I decided to plant several different kinds as a sort of test, to see which would be the most productive and which would provide the best flavor... and now: surprise, surprise... I have no idea what I have picked.  So, between the value of the fertilizer, dirt, the plants and the sweat equity, I think I might have twenty bucks invested in this one tomato....it better be good!!

not really thinking...

...that the un-workable situation at work has changed in any significant way. So it must be all those people I have recruited to pray. I've been a supplicant for quite a while, asking, hoping that I could be granted an 'attitude adjustment', that I would have a change of heart and be more open to the barrage of stuff that has me so fearful. That I could somehow accept the reprimands as merely points for improvement, those things that have been so consistently and frequently been sore spots, when pointed out in a negative manner, would be things that I could accept with good grace and move on.

While in reality I have been so overwhelmed, so intimidated by the barrage, it would seem the best choice would be for me to be amongst the 'formerly known as'. So I finally gathered up my cojones and spoke to the store manager about my overwhelming anxiety. To get the response: He is just doing his job. This individual is charged with seeing that safety regulations are followed, that all the employees are always in compliance. His position is one of constant oversight, to prevent injuries in the workplace, and keep compensation claims low, and therefore profits steadily increasing.
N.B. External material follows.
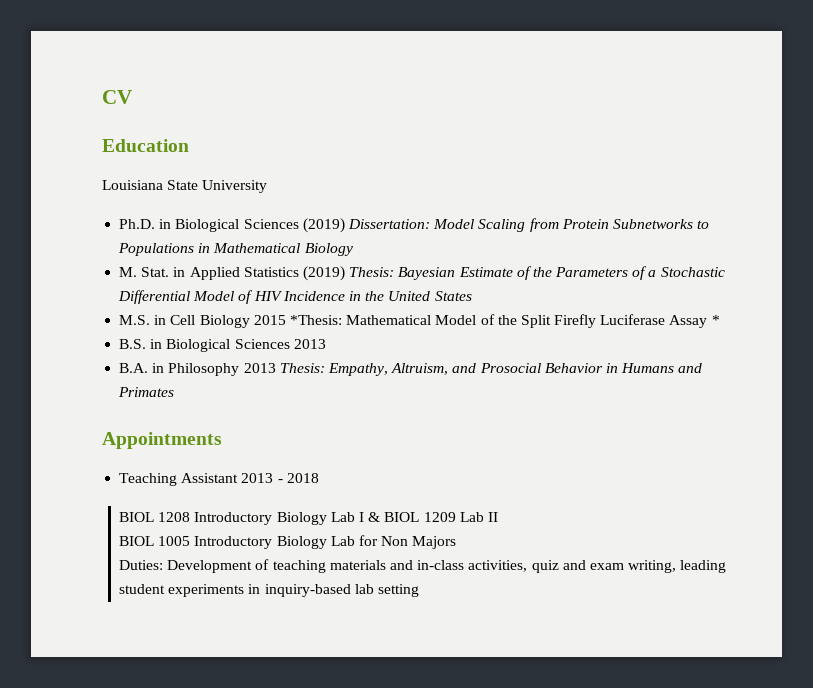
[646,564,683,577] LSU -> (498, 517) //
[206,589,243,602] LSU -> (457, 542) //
Not surprising, as co-workers I have spoken with who have been there for years, see the incremental/ gradual changes that have taken place on a corporate level. There does not seem to be much desire to retain employees. To invest in training, and provide the encouragement and support to keep that investment. Just a different attitude at a corporate level. Not one that makes employees feel valued.

It is remotely, vaguely possible I feel a wee bit better as result of being able to vent, have an opportunity to express my concerns, fears and all-encompassing anxiety. But really? Did I expect anything to be any different? No. I realize the manager's position will always be one of backing up those directly under his purview. And I readily accept that the management position is simply put: get the job done. With little concern for who is doing the work, as long as it is done in a timely manner.

What I do know has changed: instead of asking people to pray for me, I am requesting prayer for others.